Go to the line that contains "vfov_deg: 6.8" in the listing below, then output it and every line after it exactly, omitting pictures.
++++++++++
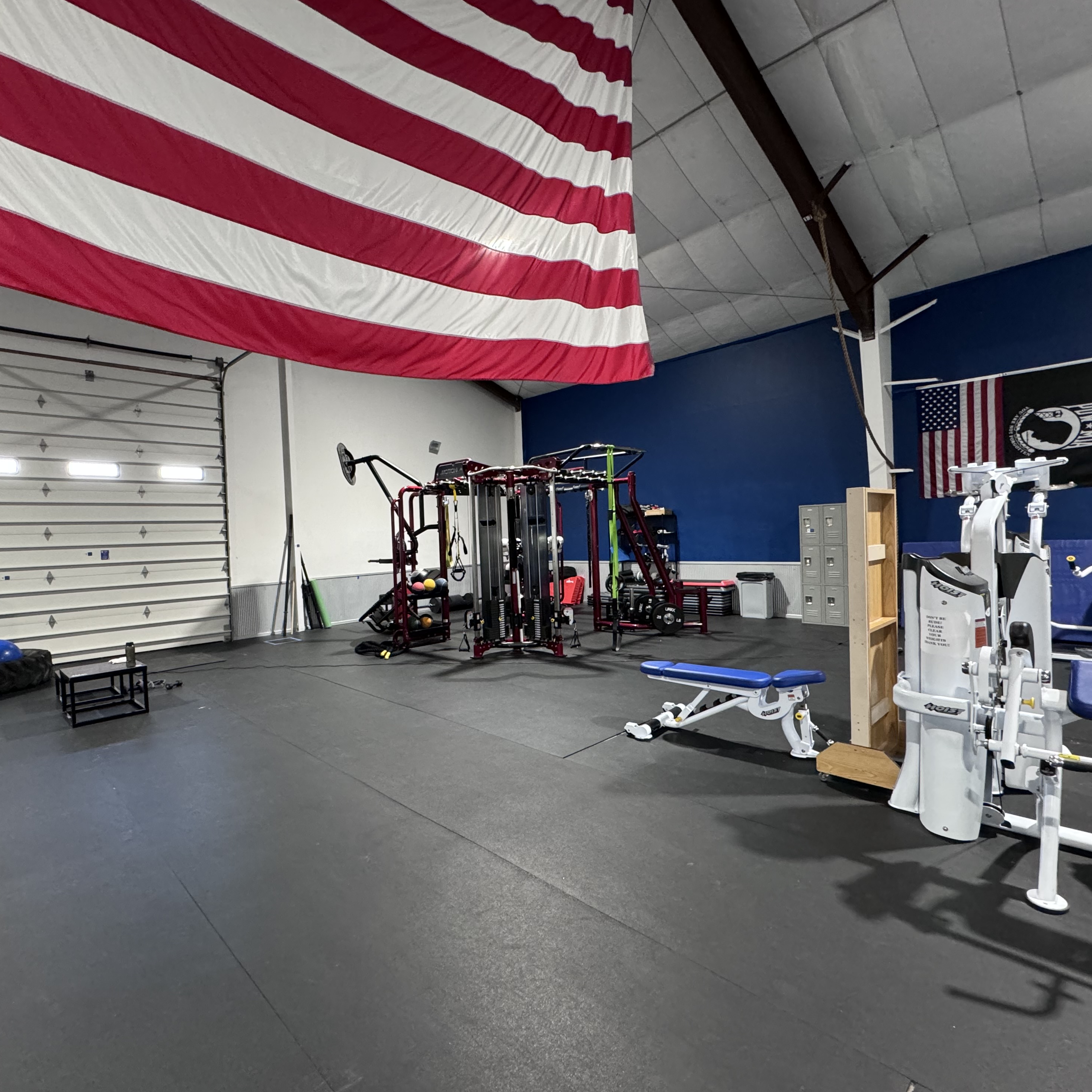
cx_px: 455
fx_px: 607
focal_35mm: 17
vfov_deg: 84.0
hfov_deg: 83.3
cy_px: 548
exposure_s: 1/60
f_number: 2.2
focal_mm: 2.22
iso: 400
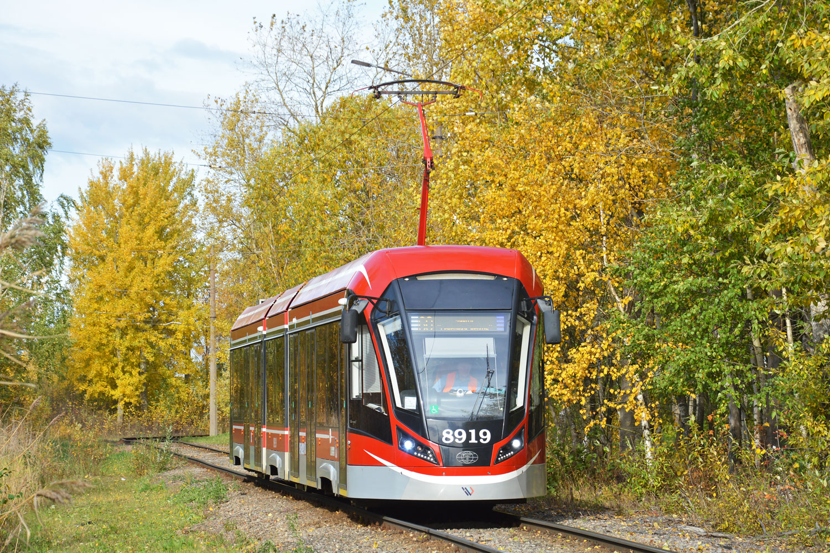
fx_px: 2939
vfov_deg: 10.8
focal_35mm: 128
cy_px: 276
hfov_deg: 16.1
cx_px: 415
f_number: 7.1
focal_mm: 85
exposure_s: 1/320
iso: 200
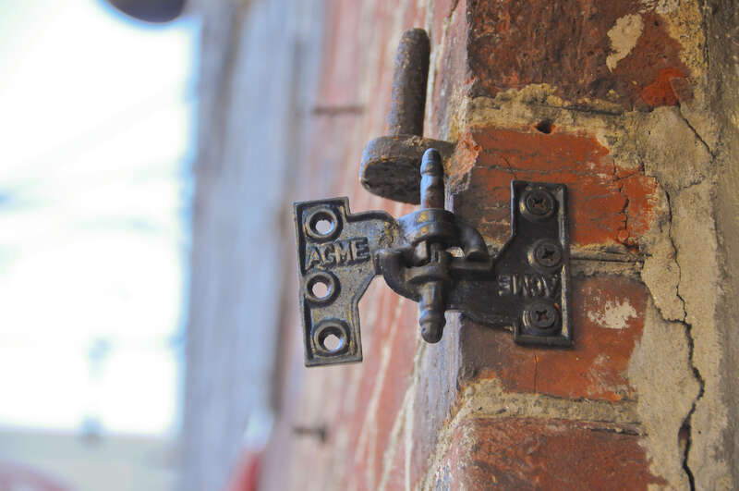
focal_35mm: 158
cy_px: 246
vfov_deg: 8.7
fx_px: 3229
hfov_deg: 13.1
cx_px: 370
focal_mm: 105
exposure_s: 1/30
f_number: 5.3
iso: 1100
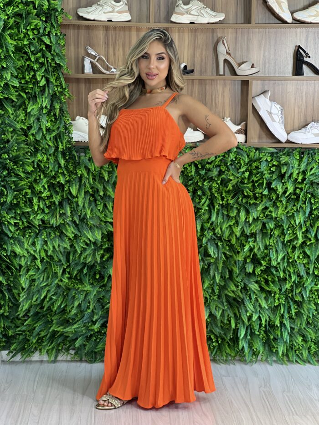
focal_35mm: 77
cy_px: 212
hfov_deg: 19.1
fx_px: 946
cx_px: 160
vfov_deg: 25.3
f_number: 2.8
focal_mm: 9
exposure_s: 1/60
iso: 125
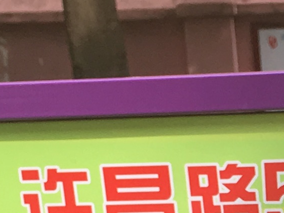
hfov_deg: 9.1
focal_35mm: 207
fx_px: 1699
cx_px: 518
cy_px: 508
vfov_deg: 6.8
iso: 25
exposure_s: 1/273
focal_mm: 4.15
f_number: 2.2
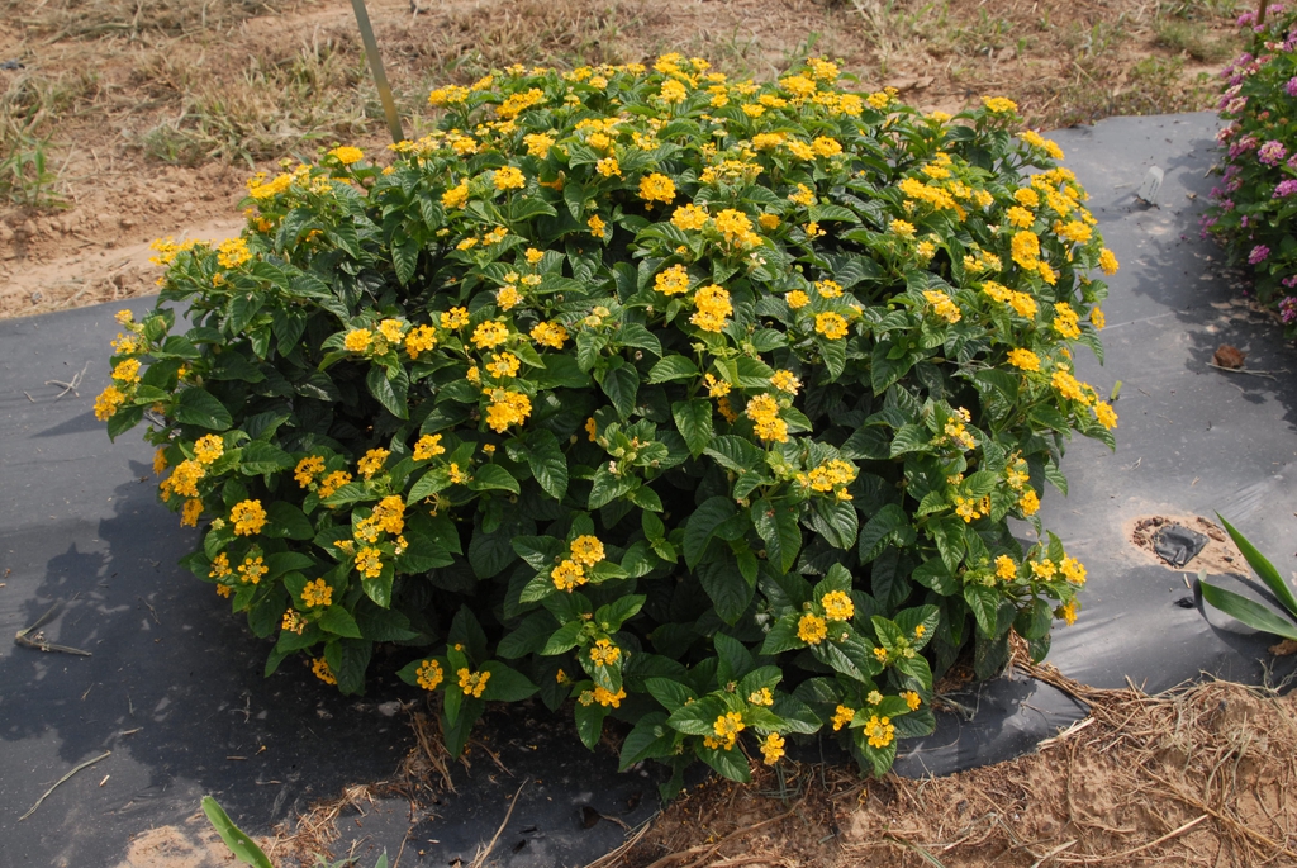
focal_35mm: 42
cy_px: 434
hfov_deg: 46.4
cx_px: 648
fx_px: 1515
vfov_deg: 32.0
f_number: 9
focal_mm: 28
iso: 400
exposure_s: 1/320
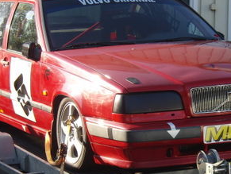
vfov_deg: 12.1
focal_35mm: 123
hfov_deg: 16.0
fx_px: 822
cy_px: 94
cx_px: 148
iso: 100
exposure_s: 1/250
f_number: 4.2
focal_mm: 9.8
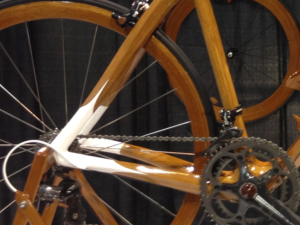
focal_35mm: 98
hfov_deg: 19.2
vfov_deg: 15.0
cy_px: 34
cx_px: 335
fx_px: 849
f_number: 2.4
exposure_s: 1/20
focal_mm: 4.13
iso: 80
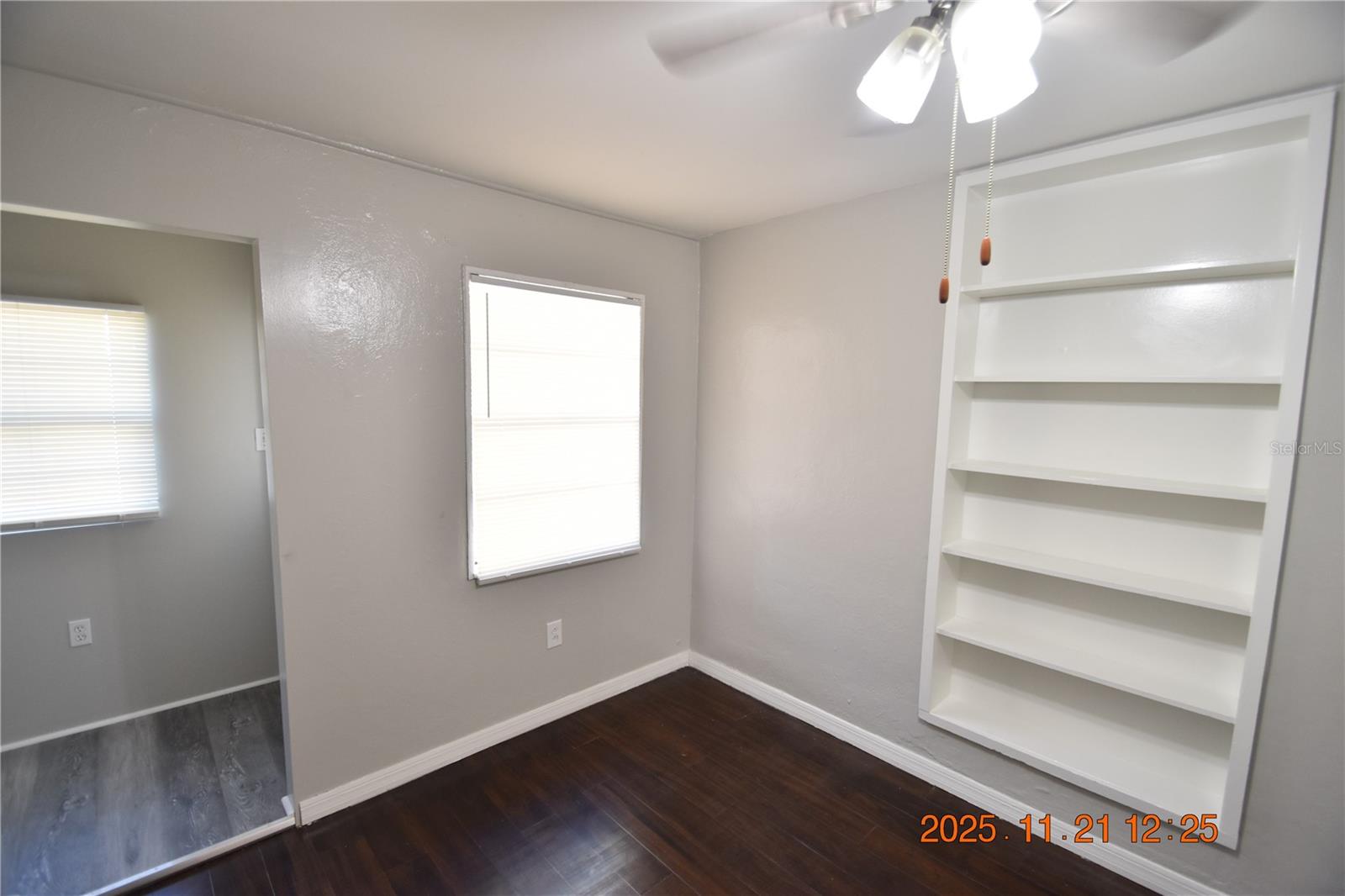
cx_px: 672
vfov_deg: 77.3
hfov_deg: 100.4
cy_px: 448
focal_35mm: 15
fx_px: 560
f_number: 3.5
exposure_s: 1/90
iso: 800
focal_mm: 10
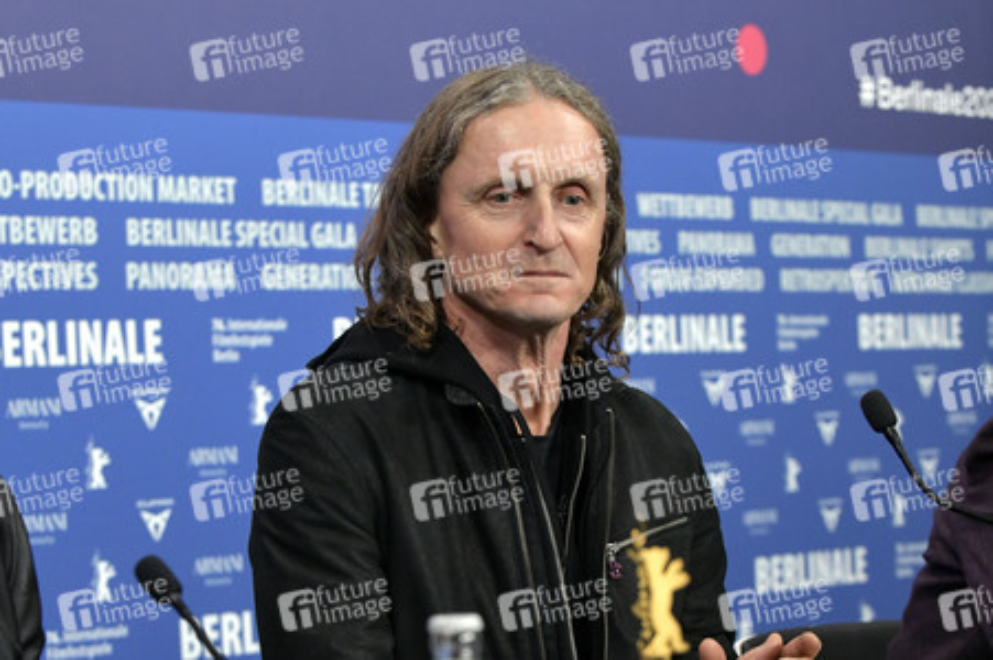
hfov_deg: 28.9
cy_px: 330
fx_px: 1929
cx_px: 496
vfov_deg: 19.4
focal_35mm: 70
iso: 2000
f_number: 5.6
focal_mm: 70
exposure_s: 1/250
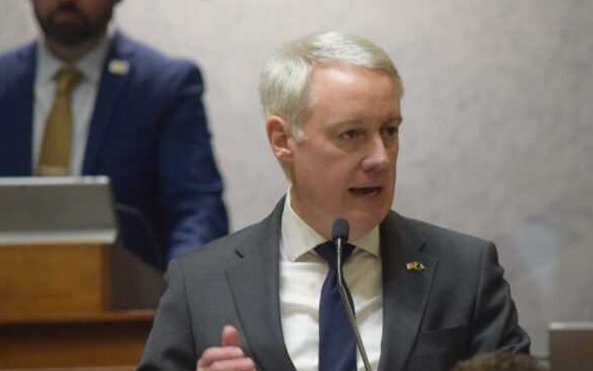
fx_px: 7824
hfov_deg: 4.3
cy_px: 213
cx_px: 340
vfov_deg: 2.7
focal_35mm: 484
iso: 5000
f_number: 5.3
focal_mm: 240
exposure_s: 1/125
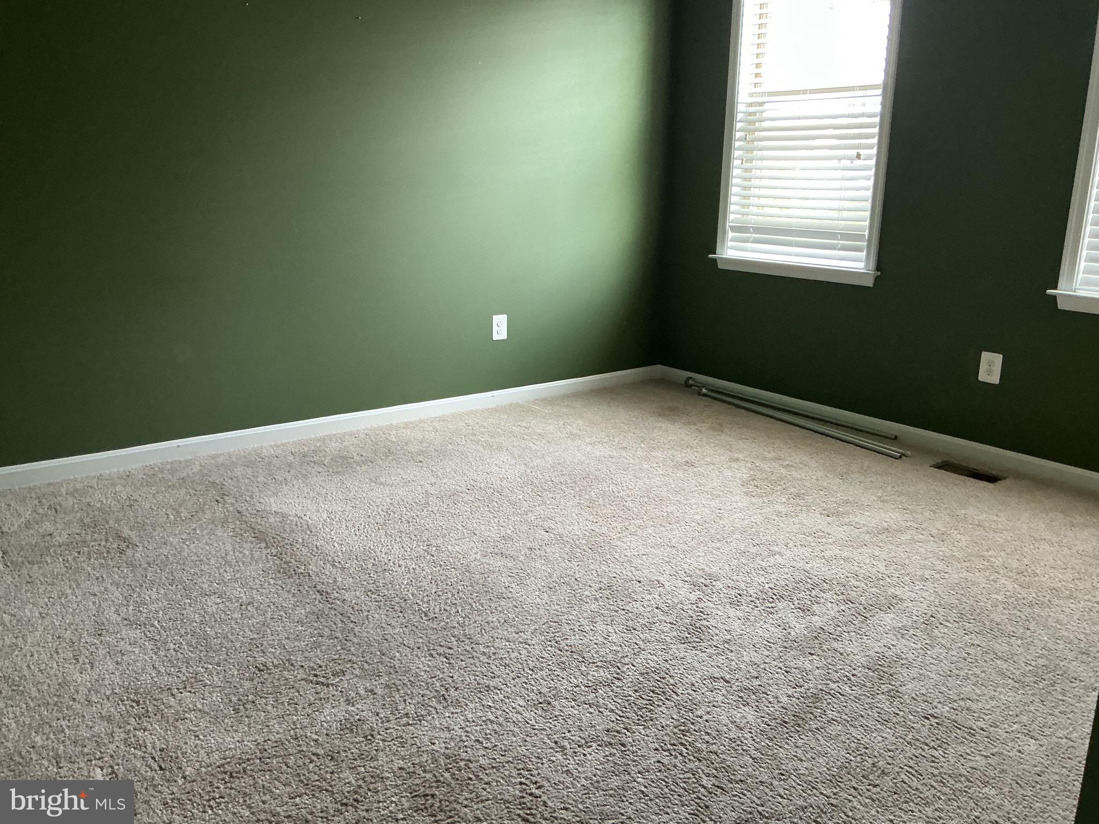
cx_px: 550
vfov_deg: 48.2
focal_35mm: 29
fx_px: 921
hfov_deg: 61.7
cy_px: 412
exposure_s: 1/60
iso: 125
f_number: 1.8
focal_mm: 3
++++++++++
EXERCISE ANSWER:
vfov_deg: 6.8
iso: 25
exposure_s: 1/273
focal_mm: 4.15
f_number: 2.2
focal_35mm: 42
cy_px: 434
hfov_deg: 46.4
cx_px: 648
fx_px: 1515
vfov_deg: 32.0
f_number: 9
focal_mm: 28
iso: 400
exposure_s: 1/320
vfov_deg: 12.1
focal_35mm: 123
hfov_deg: 16.0
fx_px: 822
cy_px: 94
cx_px: 148
iso: 100
exposure_s: 1/250
f_number: 4.2
focal_mm: 9.8
focal_35mm: 98
hfov_deg: 19.2
vfov_deg: 15.0
cy_px: 34
cx_px: 335
fx_px: 849
f_number: 2.4
exposure_s: 1/20
focal_mm: 4.13
iso: 80
cx_px: 672
vfov_deg: 77.3
hfov_deg: 100.4
cy_px: 448
focal_35mm: 15
fx_px: 560
f_number: 3.5
exposure_s: 1/90
iso: 800
focal_mm: 10
hfov_deg: 28.9
cy_px: 330
fx_px: 1929
cx_px: 496
vfov_deg: 19.4
focal_35mm: 70
iso: 2000
f_number: 5.6
focal_mm: 70
exposure_s: 1/250
fx_px: 7824
hfov_deg: 4.3
cy_px: 213
cx_px: 340
vfov_deg: 2.7
focal_35mm: 484
iso: 5000
f_number: 5.3
focal_mm: 240
exposure_s: 1/125
cx_px: 550
vfov_deg: 48.2
focal_35mm: 29
fx_px: 921
hfov_deg: 61.7
cy_px: 412
exposure_s: 1/60
iso: 125
f_number: 1.8
focal_mm: 3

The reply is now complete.